Name Ernesto Medina
Hometown: Havana, Cuba
Degree/Major Master of Architecture
What year did you graduate? 2020
Where are you working? Job Title? I am a junior architect at Red Design Group.
How did you get your job? The amazing Professor Jaime Canaves, whom I had as a professor during my last semester at FIU, likes to invite professionals from the outside world to come critique us during our pin-up presentations. It was in that setting that I first met Eduardo H. Muhiña, the principal at Red Design Group (RDG), and now, my boss. He gave me his opinion on my project and we talked about our backgrounds. Fast forward to a few months later, a position opens at RDG and Professor Canaves was kind enough to recommend me.
What was your greatest fear going into your first job and how did you face it or overcome it? As a recent graduate, your lack of experience holds you back and stays in the back of your mind when applying for new jobs. Fortunately, RDG were willing to teach me everything I needed to be ready on day one and understood that everyone must start somewhere.
What surprised you the most about your first job? What surprised me the most was the amount of responsibility and trust placed in me since the very beginning. I thought it would be more of a slow start, but when there is a need to address something in a smaller firm, whoever is available takes it on. This is why I learned so much in a short period of time.
What advice do you have for those beginning the job search process? Honestly, I cannot stress enough how important personal relationships and networking are. Every single job I have gotten has been through word-of-mouth and recommendations from FIU faculty or peers. Social media is also a great tool to stay in touch with friends in the field and expose yourself and your work. Also, do not be afraid of reaching out to firms and designers. The more resumes and portfolios you send out, the more chances you will have of getting a response.
What does a day on the job look like? A typical day starts with a short commute to the office. On the way, I stop by Starbucks, a habit I learned during the long studio days at FIU. We usually hold meetings and set up the day’s agenda first thing in the morning and then the real work starts. I have found that the more work and tabs you have opened on your computer, the faster the day will go by. I usually try to spend my lunch breaks at the beautiful J. Fritz and Frances Gordon Park, across the street from the office. The fresh air is a great mood booster.
How does your job connect back to your coursework? To be honest, there is only so much you can learn at school. There is a certain aspect of design that can only be learned when developing a design that will eventually be built, and even during the construction phase, the design continues to evolve. Schoolwork will simply set the foundation of your knowledge as a designer, and we certainly know how important foundations are. However, FIU’s architectural program puts a lot of emphasis on the importance of sustainability, which I think is imperative. As a leading institution in a city that is being severely affected by climate change, FIU’s School of Architecture (SOA) bears a great deal of responsibility when it comes to providing up-and-coming designers with the tools to be vanguards in the design revolution that is needed to combat climate change. I believe, based on my own experience, that FIU’s School of Architecture is truly Worlds Ahead when it comes to that. Hopefully, that will reflect in our city’s future development, sooner rather than later.

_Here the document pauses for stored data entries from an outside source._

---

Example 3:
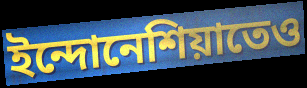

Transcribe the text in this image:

ইন্দোনেশিয়াতেও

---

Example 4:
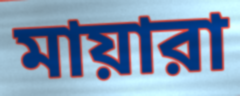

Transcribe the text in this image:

মায়ারা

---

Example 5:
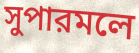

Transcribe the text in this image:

সুপারমলে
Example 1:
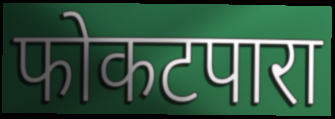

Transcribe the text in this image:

फोकटपारा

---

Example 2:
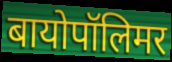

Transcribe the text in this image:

बायोपॉलिमर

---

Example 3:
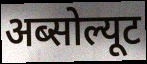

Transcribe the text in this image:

अब्सोल्यूट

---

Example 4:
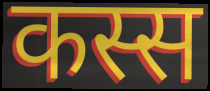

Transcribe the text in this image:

कस्स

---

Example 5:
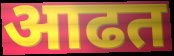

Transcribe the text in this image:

आढत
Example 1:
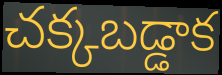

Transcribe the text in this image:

చక్కబడ్డాక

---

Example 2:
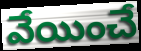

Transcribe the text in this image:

వేయించే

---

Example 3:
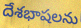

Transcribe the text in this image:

దేశభాషలను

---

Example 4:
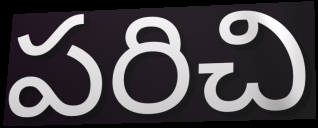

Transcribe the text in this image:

పరిచి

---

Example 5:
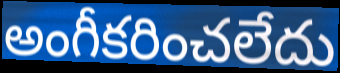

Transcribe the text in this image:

అంగీకరించలేదు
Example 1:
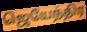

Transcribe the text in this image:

ஜெயேந்திர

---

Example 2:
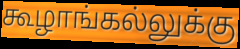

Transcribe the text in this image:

கூழாங்கல்லுக்கு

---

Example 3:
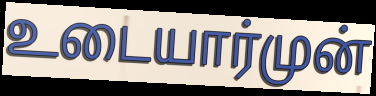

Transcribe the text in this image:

உடையார்முன்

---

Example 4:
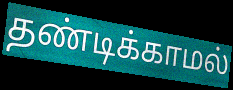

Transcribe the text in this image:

தண்டிக்காமல்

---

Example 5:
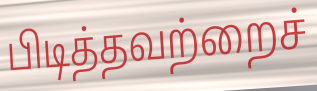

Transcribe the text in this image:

பிடித்தவற்றைச்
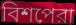
বিশপেরা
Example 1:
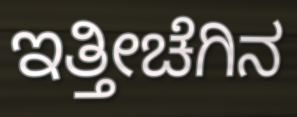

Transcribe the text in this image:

ಇತ್ತೀಚೆಗಿನ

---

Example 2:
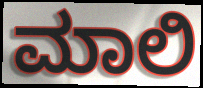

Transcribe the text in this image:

ಮಾಲಿ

How has your transition from school to work been? How do you balance your time? As architecture students, we develop great time-management skills. Although, the whole university knows us for staying in studio until late hours and even overnight, I made it a goal when I started as a freshman to never pull an all-nighter. It was hard, but I did it. Having a part-time job during most of my time at FIU was also a challenge, as it was to many of my peers. Now, after graduating, it is certainly easier to manage my time since I do not have to balance priorities between school and work and I have a set schedule which helps you plan ahead for weeks.
How has the pandemic affected your job? After graduation, it was much harder to find a job given that most firms were not hiring during the pandemic shutdown.

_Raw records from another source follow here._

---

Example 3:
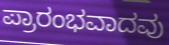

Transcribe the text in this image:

ಪ್ರಾರಂಭವಾದವು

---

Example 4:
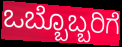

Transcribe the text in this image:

ಒಬ್ಬೊಬ್ಬರಿಗೆ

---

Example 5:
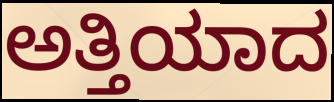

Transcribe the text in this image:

ಅತ್ತಿಯಾದ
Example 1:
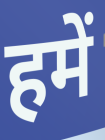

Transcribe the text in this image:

हमें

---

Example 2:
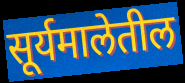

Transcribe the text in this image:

सूर्यमालेतील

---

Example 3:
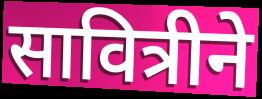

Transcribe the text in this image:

सावित्रीने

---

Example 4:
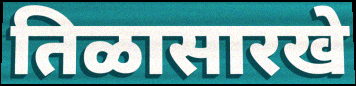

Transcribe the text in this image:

तिळासारखे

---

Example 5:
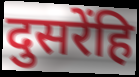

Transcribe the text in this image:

दुसरेंहि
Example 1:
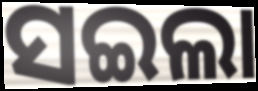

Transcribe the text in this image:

ସଇଲା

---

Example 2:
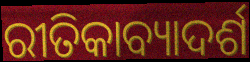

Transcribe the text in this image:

ରୀତିକାବ୍ୟାଦର୍ଶ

How has your day-to-day work life changed due to the pandemic? Most of our projects have stayed active during the pandemic, so it has not affected much other than having to wear masks and practice social distancing in the office all day.
What has been the coolest thing about your job so far? The coolest thing about my job is that I get to do the work that I have dreamed of doing for years. Whether it is visiting a construction site or simply designing on my computer. I sometimes close my eyes and cannot believe that all of my and my parents’ efforts were worth it. I am now an architect! When I am on-site, with a hard hat and a safety vest on, I always send them a selfie because I know it will put a smile on their faces.